A review by johhnnyinla
Lolita by Vladimir Nabokov

5.0

Lolita, one of the best known and most controversial examples of 20th century literature, tells the story of an aging man, Humbert Humbert’s obsessive and doomed passion for the minor Dolores Haze (Lolita).

Dolores, a twelve year old girl, lives with her widowed mother Charlotte who runs a boarding house to support the both of them. Humbert, who has an unhealthy interest in young girls, becomes a boarder and immediately becomes smitten with Dolores. Humbert marries Charlotte in order to stay close to Dolores. When Charlotte discovers Humbert’s dark secret, she runs out of the house in haste and is killed by car, leaving Humbert to raise Dolores by himself.

The incestuous relationship between stepfather and stepdaughter is exposed with beautiful style, prose, and clever linguistic word play that the reader is seduced into reading further regardless of the shocking content and renders this dark tale into an enchanting form.

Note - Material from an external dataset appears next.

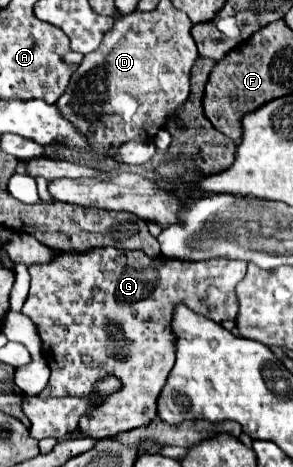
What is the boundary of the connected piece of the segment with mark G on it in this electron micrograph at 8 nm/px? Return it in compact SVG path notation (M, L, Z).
M104 247L104 249L92 249L88 253L62 253L60 257L56 257L54 261L50 263L44 263L44 265L32 265L30 267L30 275L32 275L32 287L30 287L30 293L28 293L28 299L22 307L22 313L26 317L30 317L38 329L38 335L42 339L42 353L48 361L48 367L52 371L50 375L50 381L46 385L46 389L40 393L40 397L90 397L90 399L98 399L96 397L96 383L104 377L110 377L114 375L116 379L120 379L122 387L118 391L114 391L112 395L108 395L108 399L104 401L96 401L90 411L86 415L80 417L80 423L78 423L78 429L84 437L90 437L90 439L102 439L102 437L112 437L112 435L118 435L118 433L124 433L124 431L130 431L130 429L138 429L138 427L146 427L158 413L156 409L156 399L166 383L166 377L174 365L174 359L176 359L176 339L174 339L174 333L172 333L172 315L174 315L174 307L176 305L188 305L192 311L196 313L202 313L206 315L208 319L216 321L216 323L222 323L224 319L230 319L234 321L236 315L238 315L238 299L236 299L236 285L244 279L246 275L246 263L244 261L232 261L232 259L204 259L204 261L182 261L182 259L168 259L168 257L148 257L144 255L144 251L120 251L120 249L114 249L114 247Z

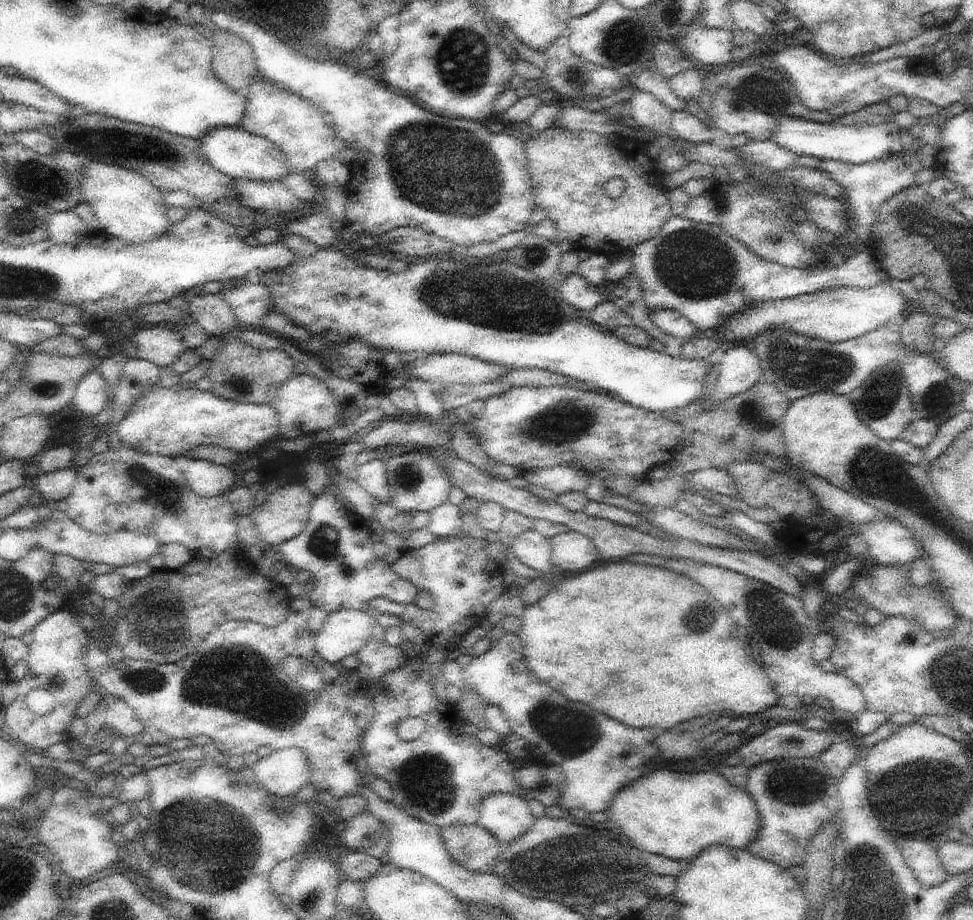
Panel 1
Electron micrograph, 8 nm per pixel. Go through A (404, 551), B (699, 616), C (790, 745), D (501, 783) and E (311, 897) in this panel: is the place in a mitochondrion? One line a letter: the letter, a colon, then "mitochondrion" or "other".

I would unquestionably recommend this book to bookworms and non-bookworms alike. The overall darkly comic tone and alternating bemused weariness with sweeping romanticism elicited more than a few chuckles out of me at moments generally where sympathy for the victim should be regarded. One will learn, if for anything else, the origin of how the name “Lolita” has entered pop culture to describe a sexually precocious girl.